Epoch   1  Loss: 0.8375  Train acc: 50.0%  Test acc: 50.0%
Epoch  50  Loss: 0.6482  Train acc: 50.0%  Test acc: 50.0%
Epoch 100  Loss: 0.5825  Train acc: 50.0%  Test acc: 50.0%
Epoch 150  Loss: 0.5477  Train acc: 50.0%  Test acc: 50.0%
Epoch 200  Loss: 0.5272  Train acc: 50.0%  Test acc: 50.0%

# Visualize the graph with predicted labels
logits = gcn_forward(features, A_norm, W1, W2)
preds = argmax.(eachrow(softmax_rows(logits)))

# Layout: use feature coordinates
fig = Figure(size = (500, 400))
ax = Axis(fig[1, 1], title = "GCN node classification",
          xlabel = "Feature 1", ylabel = "Feature 2")

# Draw edges
for i in 1:n_nodes
    for j in i+1:n_nodes
        if A[i, j] > 0
            lines!(ax, [features[i, 1], features[j, 1]],
                      [features[i, 2], features[j, 2]],
                   color = (:gray, 0.2), linewidth = 0.5)
        end
    end
end

# Draw nodes colored by predicted class
colors = [p == 1 ? :steelblue : :coral for p in preds]
markers = [l == p ? :circle : :xcross for (l, p) in zip(labels, preds)]
scatter!(ax, features[:, 1], features[:, 2],
         color = colors, marker = markers, markersize = 12)

fig

In the plot, circles are correctly classified nodes and crosses are misclassified ones. The GNN uses graph connectivity (which nodes are connected) together with node features to make predictions — even when the features alone are noisy and overlapping.

11.5 When to use GNNs

GNNs are the right choice when:

Data lives on an irregular structure (not a regular grid or sequence).
Relationships between entities are important (sensor networks, molecular graphs).
You want to make predictions about nodes, edges, or the entire graph.
The graph structure itself carries information (e.g., which stations are nearby).

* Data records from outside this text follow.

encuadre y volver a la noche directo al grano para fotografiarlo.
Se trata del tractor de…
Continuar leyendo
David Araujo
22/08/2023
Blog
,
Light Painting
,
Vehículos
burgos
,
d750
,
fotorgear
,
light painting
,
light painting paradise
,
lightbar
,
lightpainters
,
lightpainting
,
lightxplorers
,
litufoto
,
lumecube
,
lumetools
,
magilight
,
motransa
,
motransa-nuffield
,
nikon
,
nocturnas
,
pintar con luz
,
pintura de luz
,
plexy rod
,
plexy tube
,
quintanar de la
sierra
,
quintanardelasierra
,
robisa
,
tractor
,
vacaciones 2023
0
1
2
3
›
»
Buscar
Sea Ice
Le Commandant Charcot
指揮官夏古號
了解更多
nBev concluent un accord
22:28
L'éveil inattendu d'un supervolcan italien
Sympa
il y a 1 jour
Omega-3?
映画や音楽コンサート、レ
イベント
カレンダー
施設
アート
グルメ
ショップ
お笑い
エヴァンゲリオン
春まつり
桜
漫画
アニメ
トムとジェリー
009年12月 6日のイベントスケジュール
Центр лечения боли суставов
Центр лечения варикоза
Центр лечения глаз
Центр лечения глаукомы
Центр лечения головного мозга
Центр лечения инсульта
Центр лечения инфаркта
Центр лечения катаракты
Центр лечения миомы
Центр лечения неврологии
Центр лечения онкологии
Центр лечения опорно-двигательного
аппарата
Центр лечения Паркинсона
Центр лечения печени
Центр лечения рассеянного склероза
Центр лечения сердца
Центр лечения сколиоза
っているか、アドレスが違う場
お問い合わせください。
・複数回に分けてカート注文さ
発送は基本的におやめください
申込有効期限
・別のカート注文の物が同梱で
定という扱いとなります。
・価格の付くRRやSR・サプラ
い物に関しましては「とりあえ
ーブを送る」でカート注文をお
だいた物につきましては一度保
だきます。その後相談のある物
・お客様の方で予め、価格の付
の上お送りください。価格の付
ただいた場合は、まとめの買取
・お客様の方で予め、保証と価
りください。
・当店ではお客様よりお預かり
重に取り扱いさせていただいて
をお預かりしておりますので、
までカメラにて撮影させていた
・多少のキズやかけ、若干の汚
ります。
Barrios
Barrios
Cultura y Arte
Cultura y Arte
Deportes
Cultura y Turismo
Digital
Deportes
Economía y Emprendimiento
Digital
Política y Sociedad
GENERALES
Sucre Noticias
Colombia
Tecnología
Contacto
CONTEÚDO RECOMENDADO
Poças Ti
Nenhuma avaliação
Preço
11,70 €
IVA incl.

If your data is on a regular grid, a CNN is simpler and usually sufficient. If your data is sequential, use an RNN or transformer. GNNs fill the gap for irregular, relational data.

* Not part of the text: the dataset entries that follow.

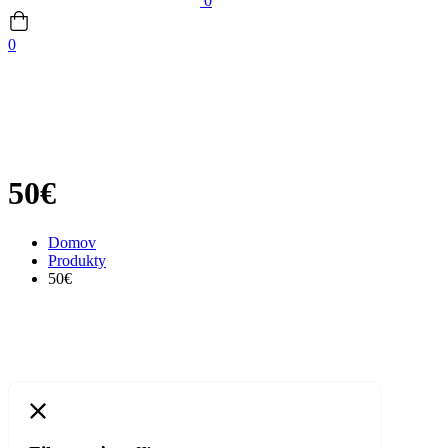
0
0
50€
Domov
Produkty
50€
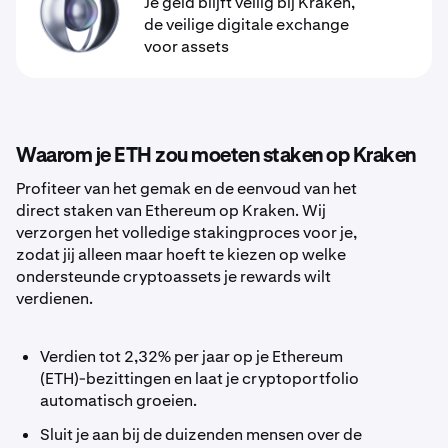
Je geld blijft veilig bij Kraken,
de veilige digitale exchange
voor assets
Waarom je ETH zou moeten staken op Kraken
Profiteer van het gemak en de eenvoud van het
direct staken van Ethereum op Kraken. Wij
verzorgen het volledige stakingproces voor je,
zodat jij alleen maar hoeft te kiezen op welke
ondersteunde cryptoassets je rewards wilt
verdienen.
Verdien tot 2,32% per jaar op je Ethereum
(ETH)-bezittingen en laat je cryptoportfolio
automatisch groeien.
Sluit je aan bij de duizenden mensen over de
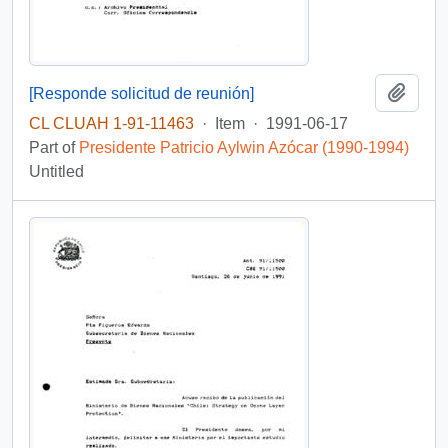
Add t
[Responde solicitud de reunión]
CL CLUAH 1-91-11463
·
Item
·
1991-06-17
Part of
Presidente Patricio Aylwin Azócar (1990-1994)
Untitled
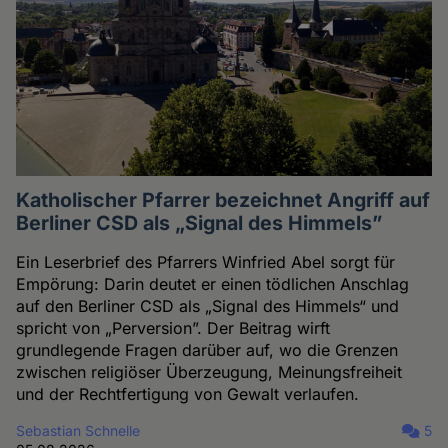
Katholischer Pfarrer bezeichnet Angriff auf
Berliner CSD als „Signal des Himmels”
Ein Leserbrief des Pfarrers Winfried Abel sorgt für
Empörung: Darin deutet er einen tödlichen Anschlag
auf den Berliner CSD als „Signal des Himmels“ und
spricht von „Perversion”. Der Beitrag wirft
grundlegende Fragen darüber auf, wo die Grenzen
zwischen religiöser Überzeugung, Meinungsfreiheit
und der Rechtfertigung von Gewalt verlaufen.
Sebastian Schnelle
5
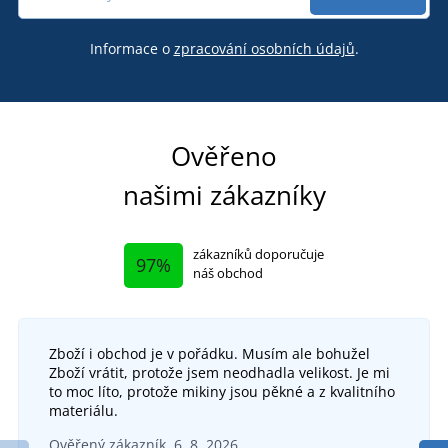
Informace o
zpracování osobních údajů
.
Ověřeno
našimi zákazníky
zákazníků doporučuje
97%
náš obchod
Zboží i obchod je v pořádku. Musím ale bohužel
Zboží vrátit, protože jsem neodhadla velikost. Je mi
to moc líto, protože mikiny jsou pěkné a z kvalitního
materiálu.
Ověřený zákazník, 6. 8. 2026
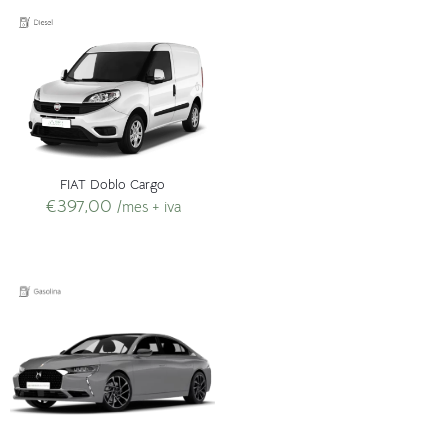
FIAT Doblo Cargo
€
397,00
/mes + iva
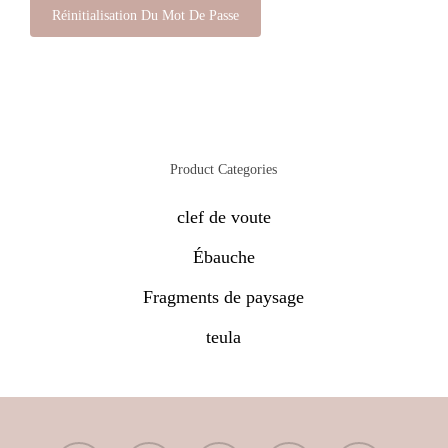
Réinitialisation Du Mot De Passe
Product Categories
clef de voute
Ébauche
Fragments de paysage
teula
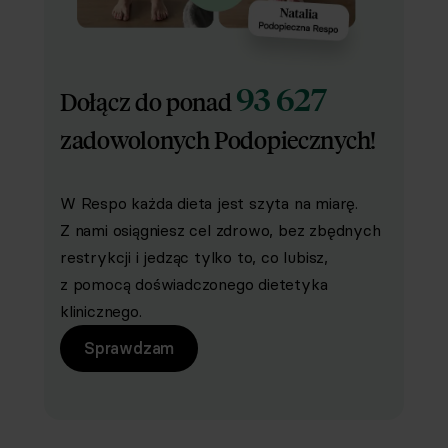
93 627
Dołącz do ponad
zadowolonych Podopiecznych!
W Respo każda dieta jest szyta na miarę.
Z nami osiągniesz cel zdrowo, bez zbędnych
restrykcji i jedząc tylko to, co lubisz,
z pomocą doświadczonego dietetyka
klinicznego.
Sprawdzam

11.6 Geoscience milestones

Global weather forecasting — Lam et al. (2023) (GraphCast) is the milestone graph-neural-network result for medium-range weather prediction, outperforming ECMWF’s HRES operational system on most metrics while running orders of magnitude faster.
Hydrological networks — Stanev et al. (2021) applied GNNs to hydrological coherence analysis from remotely sensed water-level data, exploiting the natural graph structure of river networks and gauge connectivity.